You’ll notice I didn’t mention Greymouth, except you didn’t notice until now. I’d always found Greymouth to be a dreary name for a town and I’m sorry to say, it’s a bit aptly named. Maybe it was the overcast weather. As we pressed on north from Punakaiki though, the sun came out and the coast drive was simply incredible.
“The West Coast’ Looking North
Westport was next. Westport was the stop for the night at the excellent Westport Spa Motel. This is the place to stay if you are in this part of the world. We weren’t here for long and were getting a bit tired now. I can’t talk about Westport much as we slept and left.
To return to the ferry, one must navigate the Buller Gorge. My favourite gorge, which I believe is simply a name for a place where a river passes through a mountain range. The Buller Gorge is the best of our many gorges though. I know this now although I was unaware of it before.
We had one more night to spend in the South Island and I was returning to somewhere I had stayed before. It’s now the place I will always stay the night before my ferry north. Te Mahia Bay in the Marlborough Sounds, the Kenepuru Sound to be precise. The Marlborough Sounds are a collection of inlets with their own names, like Queen Charlotte, Pelorus, and Kenepuru. I’m not actually sure why a body of water is called a sound, or when a sound becomes a Fjord.
We needed supplies though so stopped at Nelson, which is the largest city at the top of the South Island. Nelson is very beautiful but apparently it’s where you go to retire if you have a lot of money. It seemed to be full of old people who were also quite rude.

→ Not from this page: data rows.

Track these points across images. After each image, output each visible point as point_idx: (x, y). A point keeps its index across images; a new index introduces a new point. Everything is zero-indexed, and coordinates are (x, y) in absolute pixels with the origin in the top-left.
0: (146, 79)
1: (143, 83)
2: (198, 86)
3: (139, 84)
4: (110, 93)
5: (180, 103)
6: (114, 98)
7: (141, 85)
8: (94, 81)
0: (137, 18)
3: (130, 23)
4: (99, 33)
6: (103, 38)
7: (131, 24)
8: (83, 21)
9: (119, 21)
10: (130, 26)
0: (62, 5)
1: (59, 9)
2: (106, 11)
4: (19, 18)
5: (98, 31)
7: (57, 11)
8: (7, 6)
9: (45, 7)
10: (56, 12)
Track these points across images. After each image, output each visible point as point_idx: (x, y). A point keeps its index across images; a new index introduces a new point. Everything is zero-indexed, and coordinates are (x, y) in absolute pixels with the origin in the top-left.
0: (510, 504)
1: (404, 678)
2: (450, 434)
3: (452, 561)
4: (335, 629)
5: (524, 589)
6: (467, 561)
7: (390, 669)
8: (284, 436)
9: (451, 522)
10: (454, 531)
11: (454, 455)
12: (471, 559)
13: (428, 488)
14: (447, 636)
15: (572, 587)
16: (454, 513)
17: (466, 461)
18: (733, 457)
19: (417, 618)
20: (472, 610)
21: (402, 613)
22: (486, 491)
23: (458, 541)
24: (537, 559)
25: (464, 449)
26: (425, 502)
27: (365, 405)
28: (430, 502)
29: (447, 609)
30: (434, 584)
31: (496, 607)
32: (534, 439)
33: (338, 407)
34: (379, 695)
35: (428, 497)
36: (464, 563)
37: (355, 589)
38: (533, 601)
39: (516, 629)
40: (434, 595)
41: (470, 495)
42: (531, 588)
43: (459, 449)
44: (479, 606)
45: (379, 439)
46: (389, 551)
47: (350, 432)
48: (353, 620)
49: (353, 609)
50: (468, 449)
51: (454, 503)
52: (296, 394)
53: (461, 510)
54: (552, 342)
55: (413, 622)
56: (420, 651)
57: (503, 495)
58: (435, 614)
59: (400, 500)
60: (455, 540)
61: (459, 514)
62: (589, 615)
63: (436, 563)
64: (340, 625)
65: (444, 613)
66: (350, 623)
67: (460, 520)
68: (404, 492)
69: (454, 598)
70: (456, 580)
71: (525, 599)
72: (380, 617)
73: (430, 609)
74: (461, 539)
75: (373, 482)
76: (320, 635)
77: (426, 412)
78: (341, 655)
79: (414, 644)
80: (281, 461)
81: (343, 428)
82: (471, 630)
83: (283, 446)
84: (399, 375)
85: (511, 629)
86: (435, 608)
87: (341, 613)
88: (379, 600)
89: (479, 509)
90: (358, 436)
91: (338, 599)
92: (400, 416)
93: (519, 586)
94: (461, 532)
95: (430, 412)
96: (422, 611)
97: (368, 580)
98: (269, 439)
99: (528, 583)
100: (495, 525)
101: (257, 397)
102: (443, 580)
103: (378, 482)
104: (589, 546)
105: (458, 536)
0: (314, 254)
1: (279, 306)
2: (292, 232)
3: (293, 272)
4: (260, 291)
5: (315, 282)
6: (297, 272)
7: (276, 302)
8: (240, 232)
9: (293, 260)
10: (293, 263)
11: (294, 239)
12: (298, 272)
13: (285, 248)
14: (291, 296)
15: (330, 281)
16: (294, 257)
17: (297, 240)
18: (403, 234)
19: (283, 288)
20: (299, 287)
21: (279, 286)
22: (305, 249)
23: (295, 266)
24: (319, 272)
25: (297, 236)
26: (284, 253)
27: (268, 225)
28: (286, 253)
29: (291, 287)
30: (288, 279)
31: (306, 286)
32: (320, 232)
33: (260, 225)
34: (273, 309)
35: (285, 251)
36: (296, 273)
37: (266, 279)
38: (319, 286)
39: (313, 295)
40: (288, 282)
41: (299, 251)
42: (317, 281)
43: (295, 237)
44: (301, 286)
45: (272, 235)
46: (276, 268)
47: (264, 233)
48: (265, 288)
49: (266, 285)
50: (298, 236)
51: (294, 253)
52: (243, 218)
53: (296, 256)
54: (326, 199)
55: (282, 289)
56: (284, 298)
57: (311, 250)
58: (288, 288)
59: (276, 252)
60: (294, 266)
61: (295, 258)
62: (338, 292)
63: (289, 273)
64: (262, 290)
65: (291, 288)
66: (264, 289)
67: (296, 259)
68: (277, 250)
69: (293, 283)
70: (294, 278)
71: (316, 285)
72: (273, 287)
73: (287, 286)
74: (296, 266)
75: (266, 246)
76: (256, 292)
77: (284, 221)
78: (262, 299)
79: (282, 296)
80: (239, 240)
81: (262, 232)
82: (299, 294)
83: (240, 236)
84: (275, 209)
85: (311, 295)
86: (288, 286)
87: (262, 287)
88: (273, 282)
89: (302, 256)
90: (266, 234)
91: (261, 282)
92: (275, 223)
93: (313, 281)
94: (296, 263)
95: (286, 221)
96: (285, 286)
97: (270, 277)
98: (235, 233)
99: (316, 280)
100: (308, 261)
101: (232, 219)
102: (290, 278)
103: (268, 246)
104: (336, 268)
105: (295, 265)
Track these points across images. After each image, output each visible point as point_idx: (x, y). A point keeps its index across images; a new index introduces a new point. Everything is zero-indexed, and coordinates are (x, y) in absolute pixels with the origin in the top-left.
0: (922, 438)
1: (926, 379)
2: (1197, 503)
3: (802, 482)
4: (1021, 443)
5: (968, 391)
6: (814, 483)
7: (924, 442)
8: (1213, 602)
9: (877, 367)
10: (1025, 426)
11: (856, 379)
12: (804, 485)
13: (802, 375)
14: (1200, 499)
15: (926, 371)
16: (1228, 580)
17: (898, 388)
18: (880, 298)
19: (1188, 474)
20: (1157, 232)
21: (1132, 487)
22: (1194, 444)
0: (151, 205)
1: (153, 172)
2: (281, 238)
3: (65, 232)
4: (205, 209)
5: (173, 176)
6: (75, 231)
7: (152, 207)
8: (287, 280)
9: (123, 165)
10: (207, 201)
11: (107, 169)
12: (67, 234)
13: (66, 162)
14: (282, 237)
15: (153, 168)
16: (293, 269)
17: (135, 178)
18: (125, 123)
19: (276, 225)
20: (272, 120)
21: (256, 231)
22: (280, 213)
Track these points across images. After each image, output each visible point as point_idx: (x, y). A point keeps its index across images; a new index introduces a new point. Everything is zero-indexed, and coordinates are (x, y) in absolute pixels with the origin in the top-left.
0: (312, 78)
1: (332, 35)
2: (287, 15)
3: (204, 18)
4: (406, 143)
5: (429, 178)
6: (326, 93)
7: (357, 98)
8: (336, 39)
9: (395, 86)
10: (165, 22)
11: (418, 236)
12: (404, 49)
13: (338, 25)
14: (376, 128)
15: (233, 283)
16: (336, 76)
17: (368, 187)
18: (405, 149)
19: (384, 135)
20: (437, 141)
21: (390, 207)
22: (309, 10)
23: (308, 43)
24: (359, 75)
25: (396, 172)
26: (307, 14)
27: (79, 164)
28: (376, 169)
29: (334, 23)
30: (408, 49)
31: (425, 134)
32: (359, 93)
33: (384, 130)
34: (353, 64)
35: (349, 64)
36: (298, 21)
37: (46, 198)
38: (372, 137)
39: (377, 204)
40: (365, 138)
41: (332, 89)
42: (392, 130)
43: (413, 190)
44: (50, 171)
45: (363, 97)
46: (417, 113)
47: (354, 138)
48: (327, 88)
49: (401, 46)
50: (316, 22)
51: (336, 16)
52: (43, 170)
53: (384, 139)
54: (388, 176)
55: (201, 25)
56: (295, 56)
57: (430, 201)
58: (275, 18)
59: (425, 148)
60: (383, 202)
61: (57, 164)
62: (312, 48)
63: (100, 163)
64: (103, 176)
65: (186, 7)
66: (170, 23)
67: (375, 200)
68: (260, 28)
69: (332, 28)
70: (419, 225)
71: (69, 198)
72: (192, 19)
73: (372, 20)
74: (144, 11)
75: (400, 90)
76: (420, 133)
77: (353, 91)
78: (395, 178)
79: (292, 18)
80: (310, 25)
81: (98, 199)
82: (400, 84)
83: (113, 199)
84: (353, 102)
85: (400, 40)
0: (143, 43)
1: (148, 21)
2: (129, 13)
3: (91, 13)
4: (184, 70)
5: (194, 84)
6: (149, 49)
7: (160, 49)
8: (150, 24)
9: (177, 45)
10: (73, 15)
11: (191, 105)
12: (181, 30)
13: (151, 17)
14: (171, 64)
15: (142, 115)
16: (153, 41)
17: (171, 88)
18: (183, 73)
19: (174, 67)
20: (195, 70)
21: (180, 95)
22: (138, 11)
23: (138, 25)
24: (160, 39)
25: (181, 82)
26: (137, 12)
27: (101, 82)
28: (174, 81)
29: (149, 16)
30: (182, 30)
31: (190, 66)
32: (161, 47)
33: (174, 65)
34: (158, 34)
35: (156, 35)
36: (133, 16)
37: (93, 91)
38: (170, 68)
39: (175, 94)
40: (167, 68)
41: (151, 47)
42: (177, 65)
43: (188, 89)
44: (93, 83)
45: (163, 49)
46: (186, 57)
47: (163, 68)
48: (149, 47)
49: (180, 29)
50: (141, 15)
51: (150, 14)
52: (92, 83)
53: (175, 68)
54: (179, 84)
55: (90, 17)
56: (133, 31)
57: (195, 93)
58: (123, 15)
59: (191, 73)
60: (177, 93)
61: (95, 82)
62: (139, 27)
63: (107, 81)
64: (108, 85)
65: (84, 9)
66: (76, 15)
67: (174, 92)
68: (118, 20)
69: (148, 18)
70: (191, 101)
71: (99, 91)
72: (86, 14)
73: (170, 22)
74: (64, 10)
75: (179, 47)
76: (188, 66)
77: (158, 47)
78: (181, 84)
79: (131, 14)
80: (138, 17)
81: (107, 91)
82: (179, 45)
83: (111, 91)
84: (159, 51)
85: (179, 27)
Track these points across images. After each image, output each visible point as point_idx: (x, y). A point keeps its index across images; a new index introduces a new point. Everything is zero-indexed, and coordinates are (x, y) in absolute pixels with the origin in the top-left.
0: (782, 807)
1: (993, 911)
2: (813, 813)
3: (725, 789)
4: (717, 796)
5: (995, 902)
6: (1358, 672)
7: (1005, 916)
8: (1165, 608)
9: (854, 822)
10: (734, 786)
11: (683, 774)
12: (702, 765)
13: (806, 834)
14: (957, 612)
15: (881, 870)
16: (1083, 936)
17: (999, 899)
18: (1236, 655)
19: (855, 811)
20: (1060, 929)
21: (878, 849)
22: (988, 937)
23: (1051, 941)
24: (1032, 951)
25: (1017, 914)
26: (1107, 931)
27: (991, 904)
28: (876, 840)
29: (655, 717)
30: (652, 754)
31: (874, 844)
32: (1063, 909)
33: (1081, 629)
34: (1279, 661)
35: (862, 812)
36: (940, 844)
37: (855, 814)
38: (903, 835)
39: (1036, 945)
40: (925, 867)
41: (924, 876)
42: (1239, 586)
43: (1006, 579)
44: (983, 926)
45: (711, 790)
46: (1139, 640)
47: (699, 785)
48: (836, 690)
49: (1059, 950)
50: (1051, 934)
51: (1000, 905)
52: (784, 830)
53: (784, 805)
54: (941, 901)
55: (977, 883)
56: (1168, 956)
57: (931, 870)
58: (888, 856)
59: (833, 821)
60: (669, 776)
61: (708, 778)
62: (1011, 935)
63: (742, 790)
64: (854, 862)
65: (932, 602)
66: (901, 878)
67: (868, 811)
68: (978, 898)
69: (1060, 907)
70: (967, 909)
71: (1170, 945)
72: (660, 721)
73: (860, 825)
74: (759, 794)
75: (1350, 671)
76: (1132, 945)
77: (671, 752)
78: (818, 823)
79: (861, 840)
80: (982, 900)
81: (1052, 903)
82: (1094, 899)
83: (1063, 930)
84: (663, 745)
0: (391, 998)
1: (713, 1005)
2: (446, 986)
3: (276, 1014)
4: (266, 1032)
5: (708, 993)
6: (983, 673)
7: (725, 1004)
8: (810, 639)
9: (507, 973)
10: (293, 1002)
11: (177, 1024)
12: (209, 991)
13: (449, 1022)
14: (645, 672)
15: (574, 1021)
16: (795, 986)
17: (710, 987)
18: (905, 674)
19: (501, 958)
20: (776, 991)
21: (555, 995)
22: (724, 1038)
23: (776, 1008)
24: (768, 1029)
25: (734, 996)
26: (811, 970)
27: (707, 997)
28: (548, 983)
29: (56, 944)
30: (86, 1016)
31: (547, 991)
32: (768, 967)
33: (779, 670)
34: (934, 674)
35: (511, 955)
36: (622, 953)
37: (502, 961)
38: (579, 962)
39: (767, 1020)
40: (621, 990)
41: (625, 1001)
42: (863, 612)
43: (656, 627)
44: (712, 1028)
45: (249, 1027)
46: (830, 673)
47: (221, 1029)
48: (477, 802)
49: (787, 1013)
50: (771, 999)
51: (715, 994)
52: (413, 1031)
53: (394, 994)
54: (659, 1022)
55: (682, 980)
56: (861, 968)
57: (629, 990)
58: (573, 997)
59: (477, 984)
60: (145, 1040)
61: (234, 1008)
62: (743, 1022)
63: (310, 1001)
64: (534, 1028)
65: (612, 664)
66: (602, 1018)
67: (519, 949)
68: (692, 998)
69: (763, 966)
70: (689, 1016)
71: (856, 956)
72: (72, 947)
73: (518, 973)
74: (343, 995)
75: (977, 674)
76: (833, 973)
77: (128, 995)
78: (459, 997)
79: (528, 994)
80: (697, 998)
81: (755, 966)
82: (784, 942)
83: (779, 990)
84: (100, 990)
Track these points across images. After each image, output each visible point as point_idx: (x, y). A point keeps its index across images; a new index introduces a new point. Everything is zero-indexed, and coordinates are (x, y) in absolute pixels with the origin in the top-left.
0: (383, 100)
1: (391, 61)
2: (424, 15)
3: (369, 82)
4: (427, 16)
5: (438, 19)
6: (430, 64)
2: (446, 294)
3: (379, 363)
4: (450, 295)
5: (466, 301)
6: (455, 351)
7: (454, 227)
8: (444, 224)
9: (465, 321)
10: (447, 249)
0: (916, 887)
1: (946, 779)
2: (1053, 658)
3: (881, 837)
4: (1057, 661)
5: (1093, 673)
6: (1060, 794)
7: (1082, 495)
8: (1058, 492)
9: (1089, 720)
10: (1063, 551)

We needed to get to my new special place now. Te Mahia Bay. To sit, watch, and listen the extraordinary calm and exquisite beauty. I don’t use exquisite much as a word. This place deserves it though. I mean just look at it. I’ll leave you with that. Our ferry home to the North Island was just an hour away in the morning. We want to stay here more and for longer.
Te Mahia Bay
New Zealand. Probably the best road trip in the world. This was just a little one. A few days and 2000 kilometres. It’s good to be home. New Zealand is home. I’m very lucky.